With psychological precision and a language that shimmers like a painting, Stauffer explores the fragility of human relationships in a world where virtuality and reality blend into one another.
»From the very first page, Verena Stauffer takes us on the love journey of an artist who, with every step, packs up and transforms a piece of the world. After reading, your own world will remain changed forever – more colorful, richer, and deeper.« Yevgeniy Breyger
»Verena Stauffer does not shy away from taboos. The language is rich, following in a tradition that stretches from Charles Baudelaire to Arthur Schnitzler, Else Laske-Schüler, and the French writer Colette. And the novel's motifs are sophisticated and precisely interwoven. The transition between the analog and digital worlds is described in a reflective manner.« SWR
Ava is an artist living a precarious existence. She is trying to free herself from an unhappy relationship, and in her search for security she becomes entangled in a love triangle between a young, attractive doctor and the reality-shy E. A play of vibrating enchantment and shattering twists unfolds – of chasing and being chased, of fulfilment and withdrawal, of life and death. A growing mistrust spreads through her mind: Who is the father of her child – is she really pregnant? Has her lover been murdered?

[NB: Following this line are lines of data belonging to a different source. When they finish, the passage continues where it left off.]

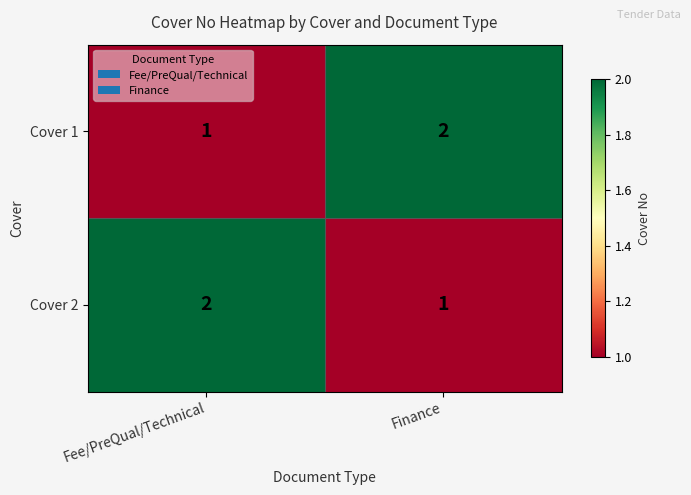

Reading left to right, extract all data points from this chart.

Cover 1: 1	2
Cover 2: 2	1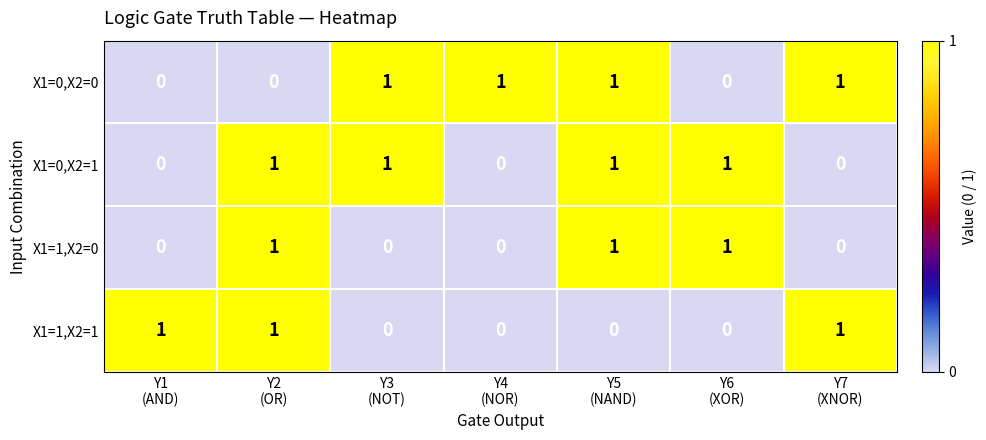

Count the X1=0,X2=0 values in the range 0 to 1.

7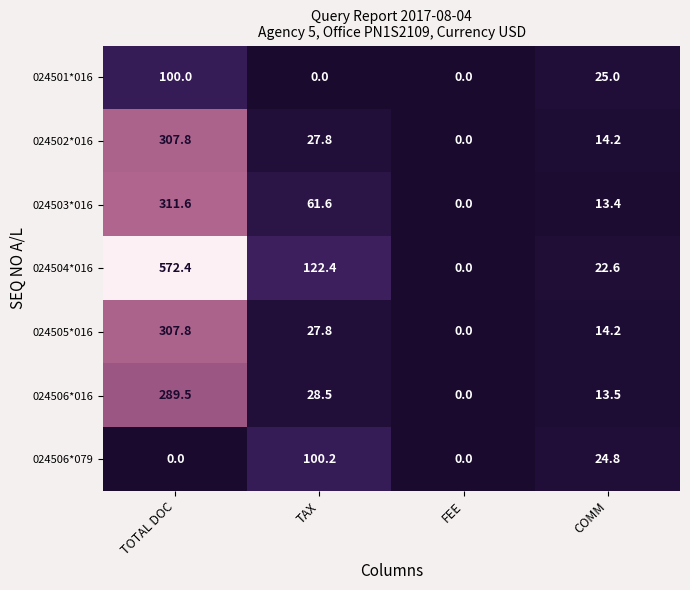

Which series has the largest total across all categories?

024504*016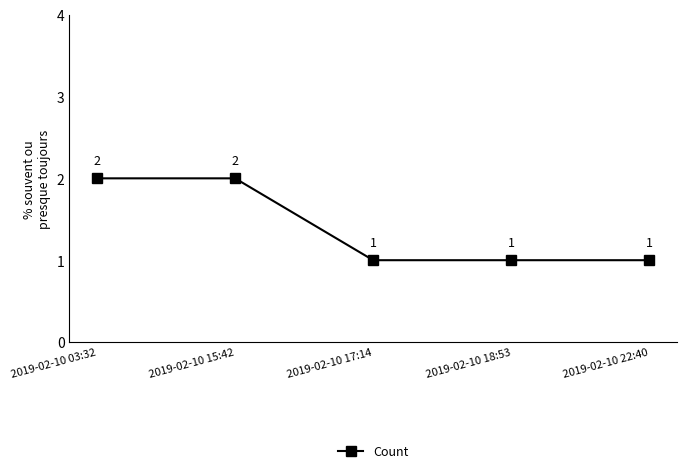

Does the chart display data point markers on the line(s)?

Yes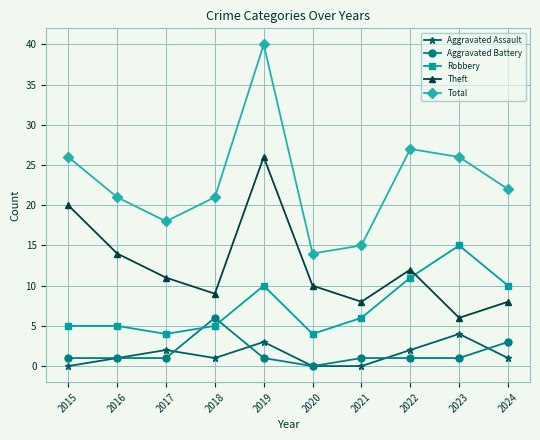

What is the difference between the highest and lowest values at 2018?

20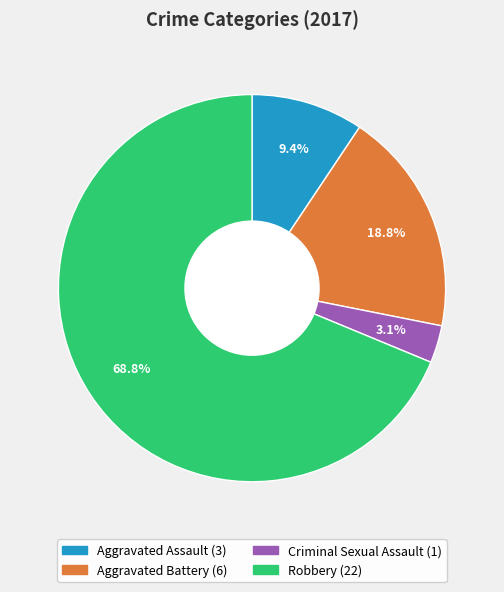

To the nearest percent, what portion does Criminal Sexual Assault represent?

3%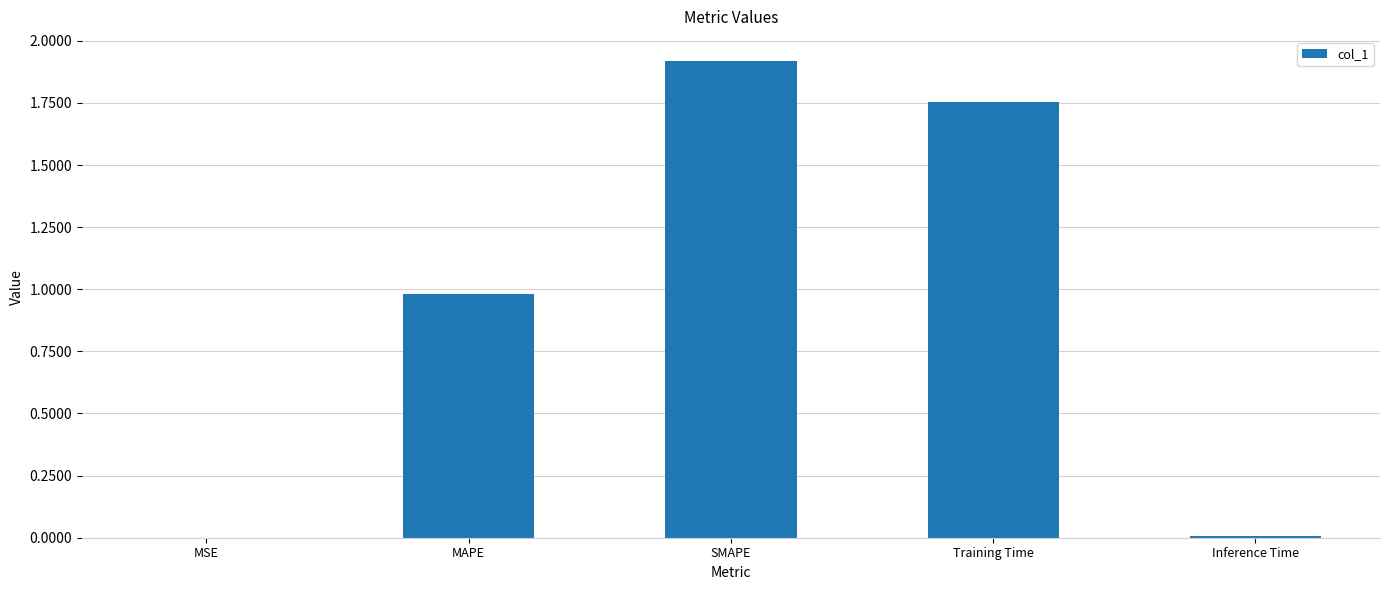

Are the bars grouped side by side (vs. stacked)?

No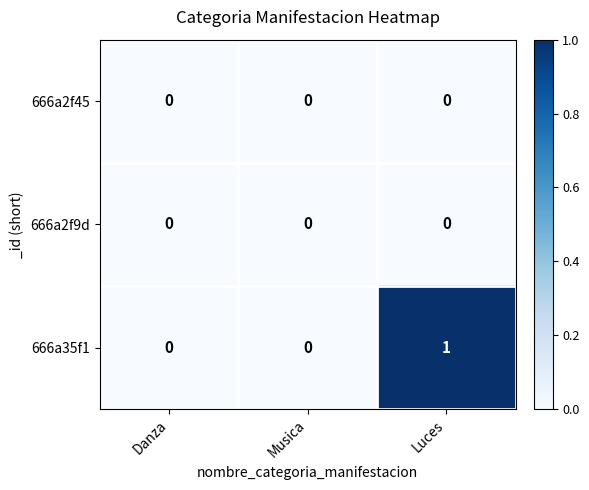

Between Danza and Luces, which series saw the biggest shift?

666a35f1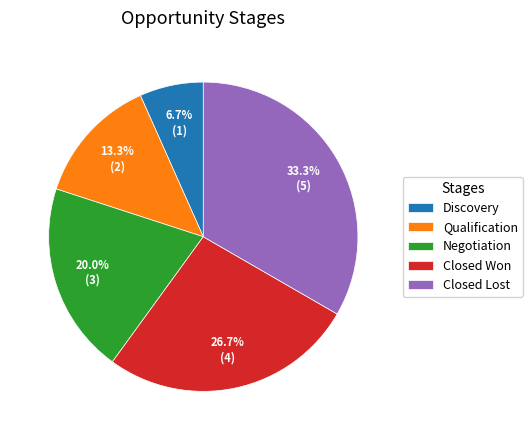

What is the ratio of the value at Discovery to the value at Negotiation?

0.3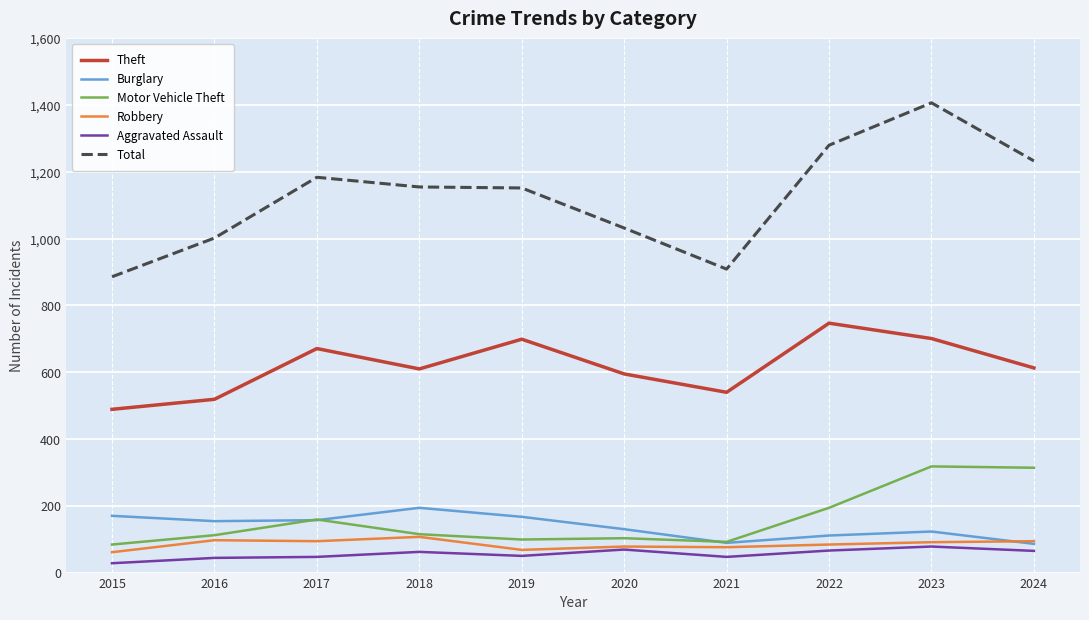

What is the sum of the Robbery values at 2021 and 2020?

154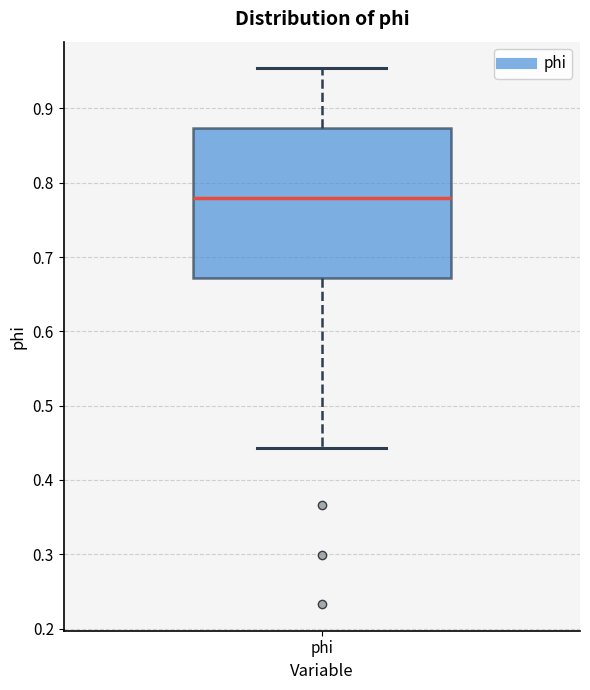

Transcribe this box plot: give where the median line is, the range the box spans, and where the two whiskers end, as read against the y-axis. The values are not printed on the chart, so give them approximately, as read against the axis.

median 0.78, box 0.67 to 0.87, whiskers 0.44 to 0.95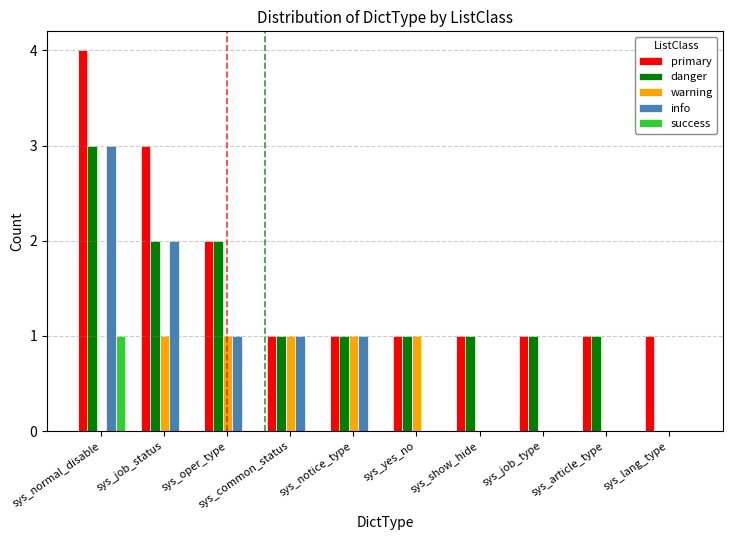

What is the sum of all primary values?

16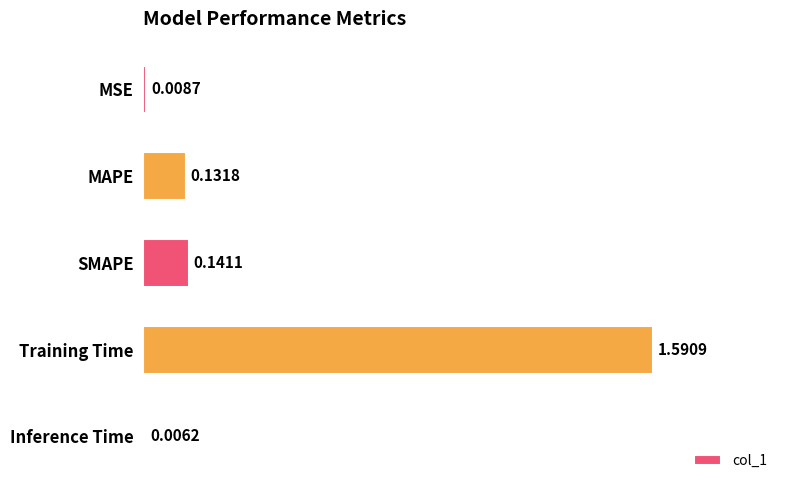

At which label is the value closest to 0?

Inference Time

She almost loses herself in the constant shifting between virtual and real life, finding herself drawn into a role-playing game, a virtual world in which she seems to be fighting against herself. Yet through her unwavering faith in painting, in color, in friendship, and in goodness, she creates a new, grand painting and senses that she had to experience life in order to reconnect with herself and her art.
With her unique, award-winning language, Verena Stauffer dives into the digital world and skillfully blurs it with reality in unpredictable ways.
Verena Stauffer, born in 1978 in Kirchdorf an der Krems, Upper Austria, published her debut novel Orchis in 2018, which was nominated for the Alpha Literature Prize, the Hotlist of Independents, and the Blogger Debut Prize. She has twice been nominated for the Austrian Book Prize: with Ousia (published by Kookbooks) and with her latest poetry collection Kiki Beach. In 2025 she read at the Ingeborg Bachmann Prize in Klagenfurt and in 2026 she received the George Saiko Travel Grant. Stauffer lives in Vienna.